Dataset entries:

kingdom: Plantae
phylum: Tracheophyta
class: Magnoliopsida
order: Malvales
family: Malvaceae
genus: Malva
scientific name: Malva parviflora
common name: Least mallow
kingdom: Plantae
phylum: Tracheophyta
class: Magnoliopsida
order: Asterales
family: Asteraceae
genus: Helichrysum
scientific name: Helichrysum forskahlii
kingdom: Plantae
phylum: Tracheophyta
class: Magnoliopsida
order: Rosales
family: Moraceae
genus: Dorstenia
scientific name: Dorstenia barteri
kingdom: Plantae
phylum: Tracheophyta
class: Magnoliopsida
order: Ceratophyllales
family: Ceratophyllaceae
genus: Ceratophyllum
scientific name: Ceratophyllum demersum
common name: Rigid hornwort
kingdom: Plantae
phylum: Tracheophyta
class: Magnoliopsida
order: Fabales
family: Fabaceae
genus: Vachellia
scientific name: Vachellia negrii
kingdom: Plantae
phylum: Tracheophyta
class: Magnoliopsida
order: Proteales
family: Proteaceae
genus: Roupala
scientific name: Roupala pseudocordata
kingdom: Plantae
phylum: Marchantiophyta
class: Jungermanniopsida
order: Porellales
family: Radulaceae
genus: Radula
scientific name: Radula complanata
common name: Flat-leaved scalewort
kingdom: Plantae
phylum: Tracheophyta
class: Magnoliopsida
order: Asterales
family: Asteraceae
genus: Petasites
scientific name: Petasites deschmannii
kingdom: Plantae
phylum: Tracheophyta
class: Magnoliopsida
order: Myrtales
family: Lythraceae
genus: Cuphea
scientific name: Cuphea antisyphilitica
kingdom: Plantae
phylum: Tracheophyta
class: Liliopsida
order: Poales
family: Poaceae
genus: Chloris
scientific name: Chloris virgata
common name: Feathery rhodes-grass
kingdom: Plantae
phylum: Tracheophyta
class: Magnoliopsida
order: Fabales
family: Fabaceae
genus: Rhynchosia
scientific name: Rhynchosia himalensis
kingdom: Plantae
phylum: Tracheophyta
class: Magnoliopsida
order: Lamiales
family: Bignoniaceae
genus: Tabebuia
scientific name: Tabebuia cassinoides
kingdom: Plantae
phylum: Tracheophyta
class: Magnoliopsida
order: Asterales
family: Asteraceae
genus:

● **WHAT THE EXERCISE ASKS**: Update the entries by changing every "scientific name" to "binomial name", and leave everything else unchanged.

● **RESPONSE TO THE EXERCISE**:
kingdom: Plantae
phylum: Tracheophyta
class: Magnoliopsida
order: Malvales
family: Malvaceae
genus: Malva
binomial name: Malva parviflora
common name: Least mallow
kingdom: Plantae
phylum: Tracheophyta
class: Magnoliopsida
order: Asterales
family: Asteraceae
genus: Helichrysum
binomial name: Helichrysum forskahlii
kingdom: Plantae
phylum: Tracheophyta
class: Magnoliopsida
order: Rosales
family: Moraceae
genus: Dorstenia
binomial name: Dorstenia barteri
kingdom: Plantae
phylum: Tracheophyta
class: Magnoliopsida
order: Ceratophyllales
family: Ceratophyllaceae
genus: Ceratophyllum
binomial name: Ceratophyllum demersum
common name: Rigid hornwort
kingdom: Plantae
phylum: Tracheophyta
class: Magnoliopsida
order: Fabales
family: Fabaceae
genus: Vachellia
binomial name: Vachellia negrii
kingdom: Plantae
phylum: Tracheophyta
class: Magnoliopsida
order: Proteales
family: Proteaceae
genus: Roupala
binomial name: Roupala pseudocordata
kingdom: Plantae
phylum: Marchantiophyta
class: Jungermanniopsida
order: Porellales
family: Radulaceae
genus: Radula
binomial name: Radula complanata
common name: Flat-leaved scalewort
kingdom: Plantae
phylum: Tracheophyta
class: Magnoliopsida
order: Asterales
family: Asteraceae
genus: Petasites
binomial name: Petasites deschmannii
kingdom: Plantae
phylum: Tracheophyta
class: Magnoliopsida
order: Myrtales
family: Lythraceae
genus: Cuphea
binomial name: Cuphea antisyphilitica
kingdom: Plantae
phylum: Tracheophyta
class: Liliopsida
order: Poales
family: Poaceae
genus: Chloris
binomial name: Chloris virgata
common name: Feathery rhodes-grass
kingdom: Plantae
phylum: Tracheophyta
class: Magnoliopsida
order: Fabales
family: Fabaceae
genus: Rhynchosia
binomial name: Rhynchosia himalensis
kingdom: Plantae
phylum: Tracheophyta
class: Magnoliopsida
order: Lamiales
family: Bignoniaceae
genus: Tabebuia
binomial name: Tabebuia cassinoides
kingdom: Plantae
phylum: Tracheophyta
class: Magnoliopsida
order: Asterales
family: Asteraceae
genus:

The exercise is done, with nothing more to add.